9 - Zihni Saran Sorular

40.9K 2.2K 1.1K
                                    

Multi: Cem Adrian- Şimdi rahat uyu

Bundan bi kaç saat önce Mayısın 20'si yani benim doğum günümdü. Öyle bir güne yetiştirmek istedim ama olmadı :'(

(Bu eski anılarımıza el değdiremiyorum)

O zmn biz zihnimizin oynuna gelelim ve hala doğum günüm olduğunu düşünelim :)

Şimdi SİYAH KADİFE CEHENNEMİ kitabıma yazmaya gidiyorum. Ona da beklerim seveceğinize eminim ❤❤

Oy ve yorumları esirgemeyin.

İyi okumalar çiçeklerim🌺🌺

(Bir narçiçeği alalım ↙)

🌺

Bir kalp, bu kadar ağır gelebilir miydi bir adama?

Ömer Asaf'a çok ağır geliyordu. Narçiçeği'nin minik taç yapraklarıyla orada kök saldığını bilmese tutmazdı ki yerinde. Minik kökleri kat kat değeriyle tüm uzuvlarına dokunuyordu. Serpile serpile büyüyor, onu vebalı bir hastalıktan kurtararak, kendi eksenine alıyordu. İyi ki alıyordu.

Çiçeği; zamansız bir kuyunun dibin de bulmuştu onu.

Bir gün ansızın kapısına dadanıp girip yerleştiği kalbe, mis kokulu narçiçeklerini filizlendirerek tutkalımsı bir sevdayla bağlamıştı. Kapısını da kapamış evini kendisiyle mest etmişti.

Tüm evren şahit olsun ki; Ömer'in evi Nare'sinin kalbi,
Nare'sinin evi ise Ömer'inin kalbiydi.

Miniğinin kalbinde ki ayaz kendi yüreğine konarak, iri bedenine yaptığı ağırlığı, bile isteye avuçlayarak göğüs gerecekti. Yoluna kul köle olduğu bu kızı omuzlarına koyar onu kendi yükünden bile arındırırdı. Taşıyamadığı her zerreyi taşırdı.

Canının canıydı.

Ondan ayrı gayrısı, ötesi berisi yoktu. Tek o, hep o vardı. Olsundu da. Olacaktı da. Yüreği ona ait, onun tarafından bir mahzene kapatılmıştı. Ömürlüktü.

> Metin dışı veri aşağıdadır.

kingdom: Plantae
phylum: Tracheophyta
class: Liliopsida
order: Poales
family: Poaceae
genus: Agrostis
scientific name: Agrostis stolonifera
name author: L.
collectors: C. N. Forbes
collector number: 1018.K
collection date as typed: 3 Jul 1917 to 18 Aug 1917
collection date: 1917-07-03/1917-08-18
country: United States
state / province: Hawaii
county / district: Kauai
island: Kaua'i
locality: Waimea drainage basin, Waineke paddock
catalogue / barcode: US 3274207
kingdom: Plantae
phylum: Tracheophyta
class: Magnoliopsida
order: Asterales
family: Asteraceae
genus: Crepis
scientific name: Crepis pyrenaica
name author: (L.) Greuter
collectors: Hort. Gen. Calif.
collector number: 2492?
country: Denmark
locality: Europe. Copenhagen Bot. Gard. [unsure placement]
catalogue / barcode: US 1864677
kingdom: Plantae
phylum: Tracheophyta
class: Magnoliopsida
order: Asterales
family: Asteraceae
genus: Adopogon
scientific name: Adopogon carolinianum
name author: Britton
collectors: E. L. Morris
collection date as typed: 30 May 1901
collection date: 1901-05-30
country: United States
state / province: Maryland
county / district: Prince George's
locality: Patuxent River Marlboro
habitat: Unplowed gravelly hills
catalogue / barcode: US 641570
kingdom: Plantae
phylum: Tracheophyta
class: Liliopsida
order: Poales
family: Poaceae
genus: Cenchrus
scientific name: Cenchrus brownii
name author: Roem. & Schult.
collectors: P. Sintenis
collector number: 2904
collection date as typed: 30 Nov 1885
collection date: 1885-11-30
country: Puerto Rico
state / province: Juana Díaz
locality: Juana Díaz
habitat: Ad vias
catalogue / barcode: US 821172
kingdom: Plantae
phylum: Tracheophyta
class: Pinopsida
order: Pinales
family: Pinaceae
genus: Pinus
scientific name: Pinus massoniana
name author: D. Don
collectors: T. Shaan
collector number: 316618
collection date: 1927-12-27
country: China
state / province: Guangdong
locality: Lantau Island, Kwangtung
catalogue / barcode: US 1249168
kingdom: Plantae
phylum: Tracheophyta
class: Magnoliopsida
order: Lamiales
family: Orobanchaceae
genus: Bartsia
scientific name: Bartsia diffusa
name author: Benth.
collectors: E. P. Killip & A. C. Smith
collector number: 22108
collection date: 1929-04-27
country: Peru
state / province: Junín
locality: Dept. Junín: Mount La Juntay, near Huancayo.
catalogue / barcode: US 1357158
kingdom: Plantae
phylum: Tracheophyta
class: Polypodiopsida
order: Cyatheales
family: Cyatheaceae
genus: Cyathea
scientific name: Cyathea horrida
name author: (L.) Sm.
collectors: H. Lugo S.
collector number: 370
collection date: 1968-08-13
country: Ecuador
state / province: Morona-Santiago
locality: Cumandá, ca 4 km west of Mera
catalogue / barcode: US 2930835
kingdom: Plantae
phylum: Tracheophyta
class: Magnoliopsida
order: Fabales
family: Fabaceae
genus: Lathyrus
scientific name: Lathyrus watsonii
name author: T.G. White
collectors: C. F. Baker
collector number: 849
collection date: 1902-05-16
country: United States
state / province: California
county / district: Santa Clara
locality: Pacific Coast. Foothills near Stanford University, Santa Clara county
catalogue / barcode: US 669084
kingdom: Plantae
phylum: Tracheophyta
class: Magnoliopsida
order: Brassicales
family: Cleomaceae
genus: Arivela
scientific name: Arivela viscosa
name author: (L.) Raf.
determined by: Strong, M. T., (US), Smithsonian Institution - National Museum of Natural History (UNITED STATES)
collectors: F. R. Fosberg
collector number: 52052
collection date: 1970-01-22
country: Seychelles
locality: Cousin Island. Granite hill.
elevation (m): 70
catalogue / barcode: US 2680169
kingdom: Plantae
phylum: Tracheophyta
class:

"B-ba-baba... " fırtına da kalmış çaresiz, titrek bir serçenin kanat çırpınışı gibi bir sesti bu. Yüreği kavruldu Ömer Asaf'ın.

Narçiçeği'nin bu yıkılmış hali kendisini kor ateşlere atılmış gibi hissettiriyordu.

Genç adamın koyu gözleri belli bir ıslaklıkla parıldadı. Endişesi, korkusu somut bir şekilde hissedilebiliyordu. Minik kızına ne olmuştu? Ellerini omuzlarına koydu, meleği çığlık atarak geri kaçmaya çalışırken içinde depremler yaşatıyordu. Bırakmadı. Sıkıca tuttu omuzlarını. Küçük vücudunu kendin çekerek göğsüne yasladı. "Şşşttt" Elleri hala kaçmaya çalışan kızının sırtını okşamaya onu sakinleştirmeye çalıştı. Şakaklarına ecel terleri dökülüyordu.

"L-lütff-ffen.!" Nare hâlâ girdiği kabustan kaçamıyor çevresini algılayamıyordu. Başını, sonunu bilmediği bir yolda yalın ayak kaybolmuştu sanki. Dikenler vücudunu parçalıyor, ağzını açıp konuşamıyordu. Dili lâl olmuş bu acıyı kabullenemiyordu.

"Şşştt! Tamam güzelim, sakin ol." neydi bu kulağına çalınan boğuk, endişeli ses? "Korkma. Geçti güzelim."

Gerçekten geçmiş miydi?

Bilmiyordu. Ama geçsin istiyordu. Bu kabus son olmalıydı.

Nefesi teklemeye, kalbi göğsünün parmaklıklarını kırıp dışarı çıkmak istercesine yumruklanmaya başladı. Çok dardı burası. Çok. Elleriyle içinde olduğu dolaba vurmaya çalışarak alanını genişletmek istiyordu, oysa ki sadece ara sıra Ömer Asaf'a gelen vuruşlarıyla elleri boşlukta çırpınıyordu. Sudan çıkmış bir balık gibiydi. Boğazına götürdü küçük ellerini, ölüyor muydu? Bu nasıl acıydı? Kalbi neden patlayacak gibi atıyordu? Sığamıyor muydu?